Fig. 2: Transformation products prediction.

Transformation products prediction

To extract rules from biotransformation reactions, reactions should be first sent to the Reaction Clusterer module of enviRule, where they will be clustered into different reaction groups based on the similarity of fingerprints. The Rule Generator will then produce one rule for each group of reactions. To update rules, new reactions can be sent to the Reaction Adder module of enviRule, where reactions will either be added into existing reaction groups or into new groups, depending on the similarity of fingerprints. The rules corresponding to the expanded reaction groups will be updated, while new rules will be created for new reaction groups.

Fig. 3: QSAR toxicity.

QSAR toxicity

The QSAR models will be built in two steps, namely, pretraining and fine-tuning.
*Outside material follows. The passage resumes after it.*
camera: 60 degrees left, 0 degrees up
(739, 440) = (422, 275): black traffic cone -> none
Models will be first trained in an unsupervised manner for the masked atom recovery task, which helps models gain fundamental understanding of chemical structures of compounds. In the second step, models will be trained with labeled toxicity data produced from in vitro tests. The features coming out from the pretrained models will be sent into a classifier, which is built on top of the models. This classifier will make the prediction of whether a compound is toxic to our studied soil microorganisms.
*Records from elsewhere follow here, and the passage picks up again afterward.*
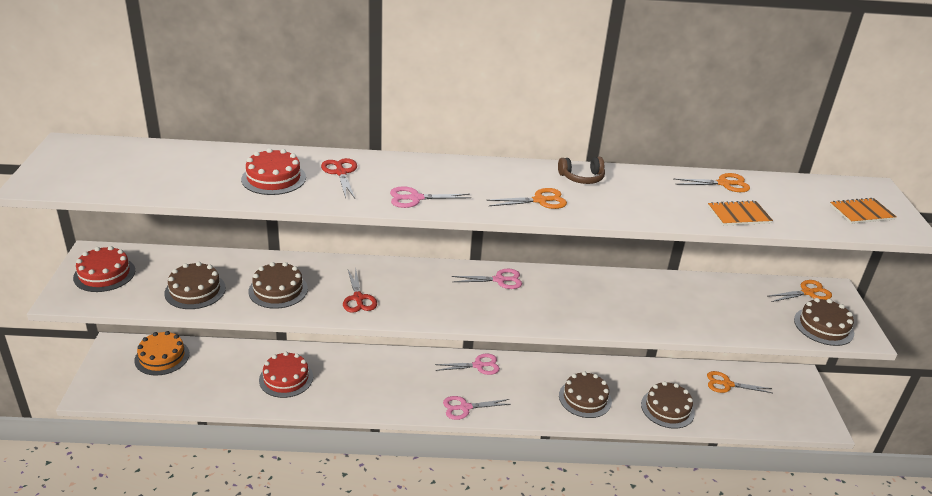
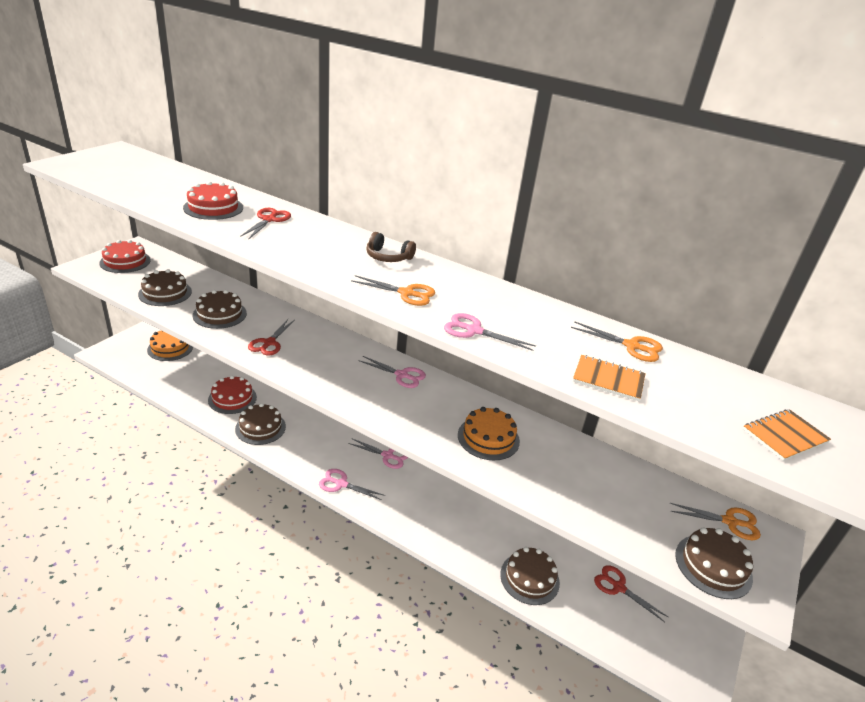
camera: 30 degrees right, 0 degrees up
(415, 198) = (298, 255): pink scissors -> pink scissors (474, 331)
(582, 178) = (477, 290): brown headphones -> brown headphones (388, 257)
(585, 398) = (455, 528): brown cake -> brown cake (260, 427)
(614, 303) = (488, 438): none -> orange cake
(727, 384) = (618, 587): orange scissors -> red scissors
(861, 212) = (784, 436): orange notebook -> orange notebook turned 45 degrees counterclockwise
Right now, we have finished working for the first part of the project, which is the prediction of transformation products (TPs) of pesticides. We developed a tool that can automatically extract reaction rules from biotransformation reactions, which will significantly improve TP prediction. According to our experiments, the models trained with automatic rules outperformed the models trained with manually curated rules by 30% in the area under curve (AUC) scores of precision-recall curve of TP prediction. Additionally, when new reactions are added, enviRule recognizes which existing rules need to be adapted and which new rules need to be created based on the comparison of reaction fingerprints. The coverage of newly added reactions was increased from 42% to 76% after automatic rule updates by enviRule. To the best of our knowledge, enviRule is the first tool that implements automatic rule updates to deal with the growing number of reported biotransformation reactions.